Tuesday, 16 January 2018

Partition

I have now finished reading the book at reference 1 about the partition of what was the Raj in 1947, first noticed at reference 2. It would have been an easy read had it not been so depressing; for some reason far more so than, for example, the first part of the book at reference 3, which covers much of the same ground and was, as it happens, bought from same discount store (The Works in Exeter) as my first book by White-Spunner. The reading of the book at reference 3 was noticed at reference 4.

So depressing in that the Muslims, Hindus and Sikhs should have managed to kill, often atrociously, somewhere between 500,000 and a million of each other in the course of the first few months of independence, with by far the worst of the killing arising from the partition of the Punjab. With a knock on effect of there being maybe as many as 10 million refugees to be dealt with by two brand new countries, with India only ever having existed as a whole, if ever, at about the time of the Roman Republic, near two thousand years previously.

Apart from those who actually did the killing, perhaps most of the responsibility lies with the British; we should have started getting out of India after the first world war, if not before. Had we made a proper start at the right time, the outcome might have been so much better. Exactly the same mistake as we made (with rather less tragic results, at least in terms of numbers) in Ireland, at about the same time. And possibly made for the same reasons - the Tory Lords blocking progress in the House of Lords. And Sir Winston Churchill might not have been a Tory Lord but he was also very firm about hanging onto India forever.

I had not realised what a large contribution British India made to the allied effort in both world wars, with their army at the time of the second of these wars being of the order of a million strong - a million which included a leavening of British troops and a lot of senior officers - but which was mainly Indian; that is to say Hindu, Muslim and Sikh.

But given that we had got to 1945, when at last Attlee, whose government had close links to Nehru and his party, made it clear that we were leaving, could things have been better? One thing that might have helped would have been more attention from Westminster. Apparently we devoted far more time and attention to events in Palestine than to those in India, despite the disparity of numbers.

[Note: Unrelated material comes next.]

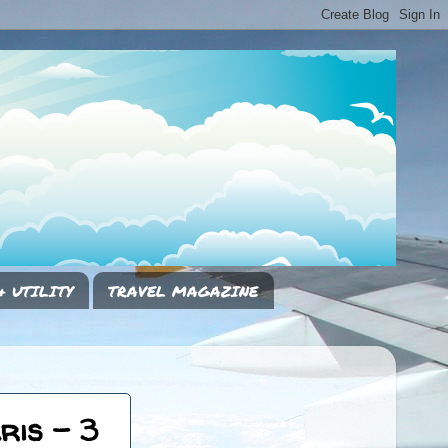
& UTILITY
TRAVEL MAGAZINE
ris - 3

And White-Spunner, writing as a soldier, seems fairly sure that timely and determined deployment of the army, most of which was still more or less intact at the time, would have stopped the worst of the killing.

It also seems to be the case that blunders on all sides in the course of the first half of the century meant that by 1947 independence as a union, somewhat after the fashion of the US (or to a lesser extent of the UK), was no longer an option. And once that became clear, few of the leaders of any of the parties involved foresaw, let alone forestalled, the violence which was to follow. The record of the senior management team was not good.

Worth noting in closing that the British record is even worse in respect of the Bengal famine of 1942-43, which probably killed two or three times as many people.

But on the credit side, at least after a fashion, most multi-cultural, multi-racial empires seem to end in tears. The emperors succeed in keeping the lid on things for a while, perhaps brutally and perhaps with the help of a large army, but they do not succeed in leaving gracefully. This despite, in our case, many of our servants there having had a deep and abiding love of the country and its peoples.

PS: I have now bought the White-Spunner book on Waterloo, to add to my collection of same, having almost been put off by the puff explaining that it was very much drawn from contemporary accounts from participants. We shall see whether my initial doubts about this format were justified.

Reference 1: Partition: the story of Indian independence and the creation of Pakistan in 1947 - Barney White-Spunner - 2017.

Reference 2: http://psmv3.blogspot.co.uk/2017/12/trolley-114.html.

Reference 3: India after Ghandi: the history of the world's largest democracy - Ramachandra Guha - 2007.